If you read this book just for the glossary, or just for the list of service tasks for psychiatric disabilities that PSDs can perform, or even just for the incredibly complete resource section, it will be time well spent: the chapters on selecting a canine candidate and training your PSD will then be an added bonus to slowly savor over and over.

You will also learn more about the ADA (Americans with Disabilities Act) definition of disability, including invisible disabilities. You will learn invaluable hints to deal with a leash breaking or how to tactfully diffuse a situation when someone challenges whether or not your dog is necessary and, thus, allowed in a restaurant (“The only questions you are required to answer are whether or not you are disabled [though you do not need to provide the particulars about your disability], if your dog is a pet or a service dog, and what your PSD is task trained to do. . . .” [p 97]).

What didn’t I like?

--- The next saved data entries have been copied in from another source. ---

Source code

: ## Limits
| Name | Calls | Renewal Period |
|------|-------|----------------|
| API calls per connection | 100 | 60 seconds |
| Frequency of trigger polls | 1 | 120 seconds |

Not much. I did mix up the dogs and their people – Miller related several case histories in two chapters and then referred back to them in another but by then I had forgotten who was the person and who was the dog as well as the particulars about each team. Secondly, this book is softcover – I want a spiral-bound copy so I can highlight more easily and write notes in the margins.

What did I like? Great chapter titles!  And Miller tells it like it is. Having a dog does cost money and time – attention, walks, feeding, grooming and love.  The person must monitor stress in a working dog and be able to alleviate it (“Dogs Have Issues Too: Helping Your Dog Cope with Stress”). It can be difficult to retire a service dog and bid farewell (for both dog and person) – after all, you are breaking up a team (“The Golden Years: When to Hang up the Leash”). An ongoing partnership must exist not only between person and dog but also among the trainer, therapist and veterinarian.  Since a PSD is not a pet, the family and other animals must be able to adjust to and accept this new relationship (“Member of the Family: Helping Everyone Get Along”). I especially like “Sit, Stay, Soothe: Training Your New Companion.”

Healing Companions will open up a new world for many people!